The almost choral opening to Altars of Nothingness is reminiscent of a church service, though this is relatively short-lived. Just shy of the three minute mark the guitars enter, an abrasive sound that bludgeons into submission before unearthly shrieks make themselves known. Their placement lower in the mix ensures that rather than stealing focus away, they instead complement the battering already being dealt. This leads into droning, doomy moments of swirling feedback before the midpoint begins to push the song into more black metal territories.
Where the first song Altars of Nothingness is more droning doom, crawling and purposeful, Happiness Sucks, So Do You amps up the black metal and spews its hatred indiscriminately. The rasping vocals are much more prevalent as well as tremolo guitars that are dissonant without being completely atonal, building an inescapable cage of sound. The first few minutes, especially from just past the two minute mark to around five minutes, is furious in its bleakness with occasional lulls from the storm. Blastbeats are used liberally, accelerating it into a swirling, frosty maelstrom.
It’s only two tracks long, but Witch Coven is thirty minutes of sheer aural dread. Each track sits around the fifteen minute mark and mutates from menacing ambience to claustrophobic terror and everything in between. There’s passages of crawling doom like the midpoint of Altars of Nothingness, sometimes featuring desperate howls low in the mix to create a bleak, oppressive atmosphere. They sit alongside droning ambience including the track’s opening as well as the midpoint of Happiness Sucks, So Do You.
The use of repetition and drone, such as the midway in the aforementioned track, are less meditative and more foreboding. There’s a deep, abiding sense of unease in the looping feedback, pained shouts kept low in the mix and the deeply unsettling atmosphere. This persists for several minutes and rather than becoming tedious, only serves to accentuate the violence that bookends it.
Speaking of violence, moments of furious raw black metal also seep through, with the majority of the second track Happiness Sucks… being made up of an abrasive wall of frost and misanthropy. It’s hard to tell exactly where RORCAL ends and EARTHFLESH begins; the two exist in an almost perfect symbiosis, complementing the other and adding depth and extra dimensions of extremity to the music.

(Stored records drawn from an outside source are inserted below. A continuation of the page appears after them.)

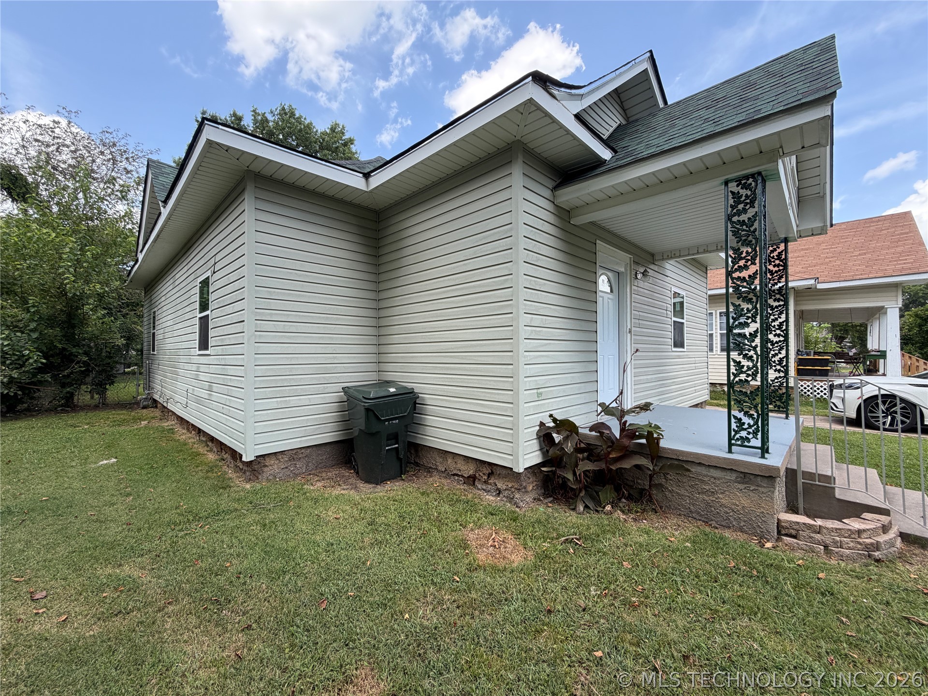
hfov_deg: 102.1
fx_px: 375
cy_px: 348
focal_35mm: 14
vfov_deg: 85.7
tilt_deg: +0.9
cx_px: 464
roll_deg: +1.1
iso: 64
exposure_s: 1/498
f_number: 2.2
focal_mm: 2.22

Witch Coven is deeply experimental in its approach; the repetitive passages, dissonance and sense of claustrophobia throughout mark it out to be something quite unique and certainly it won’t be for everyone. For those daring to brave the deeply unsettling depths, however, will certainly find a cathartic, if not enjoyable in the traditional sense, experience.
Rating: 8/10
Witch Coven is set for release April 2nd via Hummus Records.